Zum 200-jährigen Bestehen erwarten wir internationalen Besuch: In der von allen Kustoden des Städel gemeinsam konzipierten Schau „Dialog der Meisterwerke. Hoher Besuch zum Jubiläum“ werden vom 7. Oktober 2015 bis 21. Januar 2016 Werke der Städel Sammlung mit Meisterwerken aus den renommiertesten Museen der Welt zusammengebracht. Inhaltlich wie räumlich werden sich diese reizvollen und herausfordernden Vergleiche über alle Sammlungsbereiche des Städel erstrecken: An rund 80 ausgewählten Positionen findet Ihr temporäre „Partnerschaften“ im Museum. Jan van Eycks Verkündigung (um 1434/36) reist beispielsweise aus Washington an und trifft auf die Lucca-Madonna (1437) des Meisters aus dem Städel. In der Gegenüberstellung von Edgar Degas’ Die Orchestermusiker (1872–1876) mit seinem Werk Das Ballett aus Meyerbeers Oper „Robert Le Diable“ (1876) lassen sich intensive inhaltliche wie motivische Bezüge herstellen. Das Frühwerk des Malers Georg Baselitz wird durch das Zusammentreffen von Leihgaben wie Geschlecht mit Klößen (1963) mit seinen Gemälden aus der Sammlung des Städel Museums wie Acker (1962) als bedeutender Bestandteil deutscher Malereigeschichte im 20. Jahrhundert präsentiert. In die Graphische Sammlung kommen unter anderem Werke von Elsheimer, Goltzius und Ernst Ludwig Kirchner zu Besuch.

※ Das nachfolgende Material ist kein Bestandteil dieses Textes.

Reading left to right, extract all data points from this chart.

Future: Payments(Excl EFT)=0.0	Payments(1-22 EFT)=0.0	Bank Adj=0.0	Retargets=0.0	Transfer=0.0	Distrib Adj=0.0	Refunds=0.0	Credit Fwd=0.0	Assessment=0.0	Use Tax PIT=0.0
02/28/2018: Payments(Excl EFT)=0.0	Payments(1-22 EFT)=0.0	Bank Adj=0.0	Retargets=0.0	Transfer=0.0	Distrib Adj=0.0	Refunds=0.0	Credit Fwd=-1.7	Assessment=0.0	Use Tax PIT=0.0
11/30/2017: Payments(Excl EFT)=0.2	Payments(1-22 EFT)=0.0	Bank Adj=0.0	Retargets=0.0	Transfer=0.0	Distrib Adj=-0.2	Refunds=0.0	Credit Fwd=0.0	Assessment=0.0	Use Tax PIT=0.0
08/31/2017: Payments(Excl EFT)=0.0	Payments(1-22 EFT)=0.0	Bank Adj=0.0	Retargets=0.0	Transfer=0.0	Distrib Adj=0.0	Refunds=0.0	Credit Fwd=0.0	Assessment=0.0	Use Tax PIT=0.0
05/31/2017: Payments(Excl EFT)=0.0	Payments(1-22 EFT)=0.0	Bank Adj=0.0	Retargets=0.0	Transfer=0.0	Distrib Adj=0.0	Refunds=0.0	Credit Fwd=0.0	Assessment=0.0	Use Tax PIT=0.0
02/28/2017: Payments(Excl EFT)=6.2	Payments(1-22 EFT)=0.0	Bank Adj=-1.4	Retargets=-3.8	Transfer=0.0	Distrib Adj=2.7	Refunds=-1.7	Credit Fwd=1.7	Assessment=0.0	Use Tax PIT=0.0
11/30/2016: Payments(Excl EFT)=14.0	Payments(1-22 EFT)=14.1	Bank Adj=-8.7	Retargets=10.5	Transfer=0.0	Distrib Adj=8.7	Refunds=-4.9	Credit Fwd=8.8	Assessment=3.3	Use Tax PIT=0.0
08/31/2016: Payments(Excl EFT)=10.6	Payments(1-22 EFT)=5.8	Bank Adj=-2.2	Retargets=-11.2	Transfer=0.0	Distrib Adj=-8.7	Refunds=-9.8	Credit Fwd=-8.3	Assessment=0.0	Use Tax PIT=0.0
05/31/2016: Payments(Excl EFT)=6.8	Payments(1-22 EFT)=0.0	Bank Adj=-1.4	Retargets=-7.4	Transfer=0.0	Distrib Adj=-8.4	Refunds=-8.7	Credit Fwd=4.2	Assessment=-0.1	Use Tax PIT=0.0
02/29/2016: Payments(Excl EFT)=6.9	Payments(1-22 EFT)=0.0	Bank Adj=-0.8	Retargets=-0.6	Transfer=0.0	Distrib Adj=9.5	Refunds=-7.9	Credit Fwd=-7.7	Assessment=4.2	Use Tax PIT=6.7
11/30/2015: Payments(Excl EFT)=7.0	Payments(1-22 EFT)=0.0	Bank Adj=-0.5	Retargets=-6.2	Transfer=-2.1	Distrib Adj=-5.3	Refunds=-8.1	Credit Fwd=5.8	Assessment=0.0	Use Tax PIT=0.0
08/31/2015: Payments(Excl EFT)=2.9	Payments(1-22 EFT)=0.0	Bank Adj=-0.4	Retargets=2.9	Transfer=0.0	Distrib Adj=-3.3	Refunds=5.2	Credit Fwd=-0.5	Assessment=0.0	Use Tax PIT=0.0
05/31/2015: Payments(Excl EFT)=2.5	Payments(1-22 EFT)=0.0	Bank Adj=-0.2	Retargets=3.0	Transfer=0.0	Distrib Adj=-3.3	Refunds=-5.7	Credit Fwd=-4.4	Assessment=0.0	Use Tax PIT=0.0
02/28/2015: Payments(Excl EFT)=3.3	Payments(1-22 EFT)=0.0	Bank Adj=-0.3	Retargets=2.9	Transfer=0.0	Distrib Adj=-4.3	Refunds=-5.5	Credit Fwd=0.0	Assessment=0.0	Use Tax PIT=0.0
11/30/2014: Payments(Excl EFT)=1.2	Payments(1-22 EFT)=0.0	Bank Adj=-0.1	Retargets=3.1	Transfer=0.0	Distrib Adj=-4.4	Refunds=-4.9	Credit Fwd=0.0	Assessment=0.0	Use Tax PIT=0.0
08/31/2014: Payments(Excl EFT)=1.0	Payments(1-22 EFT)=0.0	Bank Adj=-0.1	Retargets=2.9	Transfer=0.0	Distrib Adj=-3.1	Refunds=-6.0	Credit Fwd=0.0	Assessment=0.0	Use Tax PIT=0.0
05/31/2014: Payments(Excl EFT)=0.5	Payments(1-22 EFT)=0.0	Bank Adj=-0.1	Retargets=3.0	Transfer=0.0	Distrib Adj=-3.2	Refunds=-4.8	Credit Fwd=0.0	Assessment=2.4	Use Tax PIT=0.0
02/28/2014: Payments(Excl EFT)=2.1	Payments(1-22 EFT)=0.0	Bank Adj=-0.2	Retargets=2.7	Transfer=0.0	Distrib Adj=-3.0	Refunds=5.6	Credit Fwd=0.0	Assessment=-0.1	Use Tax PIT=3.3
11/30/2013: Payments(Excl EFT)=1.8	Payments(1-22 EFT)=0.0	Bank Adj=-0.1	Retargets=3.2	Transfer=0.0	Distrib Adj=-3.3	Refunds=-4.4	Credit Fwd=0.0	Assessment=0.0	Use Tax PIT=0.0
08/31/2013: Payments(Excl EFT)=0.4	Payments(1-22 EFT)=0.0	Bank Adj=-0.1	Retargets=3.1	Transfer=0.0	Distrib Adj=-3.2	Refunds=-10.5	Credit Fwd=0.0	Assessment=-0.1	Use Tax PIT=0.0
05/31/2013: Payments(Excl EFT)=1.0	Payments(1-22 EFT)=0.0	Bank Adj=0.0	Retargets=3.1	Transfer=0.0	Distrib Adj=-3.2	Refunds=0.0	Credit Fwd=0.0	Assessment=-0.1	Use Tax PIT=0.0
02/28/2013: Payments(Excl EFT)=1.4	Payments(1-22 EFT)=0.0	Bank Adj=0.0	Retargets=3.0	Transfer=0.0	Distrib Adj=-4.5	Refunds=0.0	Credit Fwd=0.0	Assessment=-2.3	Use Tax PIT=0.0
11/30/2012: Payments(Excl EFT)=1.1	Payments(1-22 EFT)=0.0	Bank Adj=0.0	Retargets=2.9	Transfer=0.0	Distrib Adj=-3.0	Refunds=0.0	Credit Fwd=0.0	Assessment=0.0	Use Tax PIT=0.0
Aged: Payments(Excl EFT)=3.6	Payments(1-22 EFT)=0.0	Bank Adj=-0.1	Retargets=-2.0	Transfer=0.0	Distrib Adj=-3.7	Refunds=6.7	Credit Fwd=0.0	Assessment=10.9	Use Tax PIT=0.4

Im Rahmen dieser Gegenüberstellungen von bedeutenden „Jubiläumsgästen“ mit Werken der Sammlung des Hauses werden nicht nur spannende und überraschende kunstgeschichtliche und historische Bezüge hergestellt, sondern auch die Bestände der eigenen Sammlung neu befragt.

John Baldessari (*1931); Movie Scripts / Art: One must act quickly, 2014; Diptychon; Inkjet-Print und Acrylfarbe auf Leinwand; 159,5 x 274,3 cm; Courtesy of the artist und Marian Goodman Gallery

Unverwechselbarer Bildbegriff zwischen Malerei und Fotografie, Text und Bild

Zum Abschluss unseres Jubiläumsjahres zeigen wir vom 5. November 2015 bis zum 24. Januar 2016 Arbeiten des amerikanischen Künstlers John Baldessari (*1931 in National City, Kalifornien), der mit Werkvorlagen aus der Sammlung des Städel eine neue Serie geschaffen hat: Meisterwerke von Lucas Cranach d. Ä, Agnolo Bronzino, Dirck van Baburen  oder Maria Lassnig dienten Baldessari als visuelles Material für großformatige Bildcollagen. In seiner Kunst verwendet und reflektiert er Bildstrategien der klassischen Moderne, etwa die Montage oder die Integration von Alltagselementen, um diese mit Ansätzen der Nachkriegsavantgarden – wie deren Konsum- und Mediendiskurs – zu konfrontieren. Als ein herausragender Vertreter der Konzept- und Medienkunst hat er einen eigenständigen und unverwechselbaren Bildbegriff zwischen Malerei und Fotografie, Text und Bild entwickelt. In der Tradition seiner Auseinandersetzung mit der komplexen Beziehung zwischen Malerei und Fotografie reflektiert Baldessari in seiner neuen Werkgruppe ganz unterschiedliche Arbeiten der Sammlung des Städel und kontrastiert diese mit Text und Monochromie, Fotografie und Konzept.

Bei allen Ausstellungen sind Änderungen vorbehalten.